» Work instruction
Start at the top of the records below and copy them exactly to the end.

» Task material
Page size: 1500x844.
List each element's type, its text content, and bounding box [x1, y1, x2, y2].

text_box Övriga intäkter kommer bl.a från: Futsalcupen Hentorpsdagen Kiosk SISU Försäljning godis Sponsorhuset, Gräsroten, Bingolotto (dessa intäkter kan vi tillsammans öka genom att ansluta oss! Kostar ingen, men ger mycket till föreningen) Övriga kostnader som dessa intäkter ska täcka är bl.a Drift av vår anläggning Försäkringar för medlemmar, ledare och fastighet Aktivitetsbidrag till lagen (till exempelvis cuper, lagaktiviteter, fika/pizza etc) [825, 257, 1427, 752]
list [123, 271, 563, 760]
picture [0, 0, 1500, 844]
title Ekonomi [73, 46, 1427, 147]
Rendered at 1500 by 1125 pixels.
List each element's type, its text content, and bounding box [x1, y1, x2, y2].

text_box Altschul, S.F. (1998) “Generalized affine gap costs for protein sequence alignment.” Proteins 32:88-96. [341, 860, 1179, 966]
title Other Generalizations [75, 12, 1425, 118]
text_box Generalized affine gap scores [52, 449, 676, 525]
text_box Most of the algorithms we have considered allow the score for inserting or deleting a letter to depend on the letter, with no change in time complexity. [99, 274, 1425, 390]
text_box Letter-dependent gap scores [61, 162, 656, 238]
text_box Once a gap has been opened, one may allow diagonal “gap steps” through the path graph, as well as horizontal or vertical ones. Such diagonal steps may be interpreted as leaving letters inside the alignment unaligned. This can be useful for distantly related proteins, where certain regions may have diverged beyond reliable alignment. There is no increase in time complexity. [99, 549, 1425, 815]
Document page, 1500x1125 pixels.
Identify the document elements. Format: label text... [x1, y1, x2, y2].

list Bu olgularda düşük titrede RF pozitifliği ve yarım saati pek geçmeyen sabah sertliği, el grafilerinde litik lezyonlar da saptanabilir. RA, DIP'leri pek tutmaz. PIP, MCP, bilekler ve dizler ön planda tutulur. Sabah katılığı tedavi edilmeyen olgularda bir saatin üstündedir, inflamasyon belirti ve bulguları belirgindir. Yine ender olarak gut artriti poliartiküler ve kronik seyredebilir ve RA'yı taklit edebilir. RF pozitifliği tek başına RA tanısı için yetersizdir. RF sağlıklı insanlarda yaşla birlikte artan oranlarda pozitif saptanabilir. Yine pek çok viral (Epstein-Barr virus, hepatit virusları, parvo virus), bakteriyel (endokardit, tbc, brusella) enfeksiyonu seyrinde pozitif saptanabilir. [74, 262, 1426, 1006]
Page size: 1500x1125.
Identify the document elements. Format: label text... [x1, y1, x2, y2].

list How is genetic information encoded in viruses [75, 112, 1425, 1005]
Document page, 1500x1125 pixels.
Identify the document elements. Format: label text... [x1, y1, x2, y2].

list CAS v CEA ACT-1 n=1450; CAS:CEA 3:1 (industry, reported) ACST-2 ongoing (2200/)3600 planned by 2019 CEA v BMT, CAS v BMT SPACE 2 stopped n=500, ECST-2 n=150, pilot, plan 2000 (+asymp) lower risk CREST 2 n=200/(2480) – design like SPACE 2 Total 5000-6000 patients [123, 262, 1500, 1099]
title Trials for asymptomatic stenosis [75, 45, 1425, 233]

» Response below
Page size: 1500x844.
List each element's type, its text content, and bounding box [x1, y1, x2, y2].

text_box Övriga intäkter kommer bl.a från: Futsalcupen Hentorpsdagen Kiosk SISU Försäljning godis Sponsorhuset, Gräsroten, Bingolotto (dessa intäkter kan vi tillsammans öka genom att ansluta oss! Kostar ingen, men ger mycket till föreningen) Övriga kostnader som dessa intäkter ska täcka är bl.a Drift av vår anläggning Försäkringar för medlemmar, ledare och fastighet Aktivitetsbidrag till lagen (till exempelvis cuper, lagaktiviteter, fika/pizza etc) [825, 257, 1427, 752]
list [123, 271, 563, 760]
picture [0, 0, 1500, 844]
title Ekonomi [73, 46, 1427, 147]
Rendered at 1500 by 1125 pixels.
List each element's type, its text content, and bounding box [x1, y1, x2, y2].

text_box Altschul, S.F. (1998) “Generalized affine gap costs for protein sequence alignment.” Proteins 32:88-96. [341, 860, 1179, 966]
title Other Generalizations [75, 12, 1425, 118]
text_box Generalized affine gap scores [52, 449, 676, 525]
text_box Most of the algorithms we have considered allow the score for inserting or deleting a letter to depend on the letter, with no change in time complexity. [99, 274, 1425, 390]
text_box Letter-dependent gap scores [61, 162, 656, 238]
text_box Once a gap has been opened, one may allow diagonal “gap steps” through the path graph, as well as horizontal or vertical ones. Such diagonal steps may be interpreted as leaving letters inside the alignment unaligned. This can be useful for distantly related proteins, where certain regions may have diverged beyond reliable alignment. There is no increase in time complexity. [99, 549, 1425, 815]
Document page, 1500x1125 pixels.
Identify the document elements. Format: label text... [x1, y1, x2, y2].

list Bu olgularda düşük titrede RF pozitifliği ve yarım saati pek geçmeyen sabah sertliği, el grafilerinde litik lezyonlar da saptanabilir. RA, DIP'leri pek tutmaz. PIP, MCP, bilekler ve dizler ön planda tutulur. Sabah katılığı tedavi edilmeyen olgularda bir saatin üstündedir, inflamasyon belirti ve bulguları belirgindir. Yine ender olarak gut artriti poliartiküler ve kronik seyredebilir ve RA'yı taklit edebilir. RF pozitifliği tek başına RA tanısı için yetersizdir. RF sağlıklı insanlarda yaşla birlikte artan oranlarda pozitif saptanabilir. Yine pek çok viral (Epstein-Barr virus, hepatit virusları, parvo virus), bakteriyel (endokardit, tbc, brusella) enfeksiyonu seyrinde pozitif saptanabilir. [74, 262, 1426, 1006]
Page size: 1500x1125.
Identify the document elements. Format: label text... [x1, y1, x2, y2].

list How is genetic information encoded in viruses [75, 112, 1425, 1005]
Document page, 1500x1125 pixels.
Identify the document elements. Format: label text... [x1, y1, x2, y2].

list CAS v CEA ACT-1 n=1450; CAS:CEA 3:1 (industry, reported) ACST-2 ongoing (2200/)3600 planned by 2019 CEA v BMT, CAS v BMT SPACE 2 stopped n=500, ECST-2 n=150, pilot, plan 2000 (+asymp) lower risk CREST 2 n=200/(2480) – design like SPACE 2 Total 5000-6000 patients [123, 262, 1500, 1099]
title Trials for asymptomatic stenosis [75, 45, 1425, 233]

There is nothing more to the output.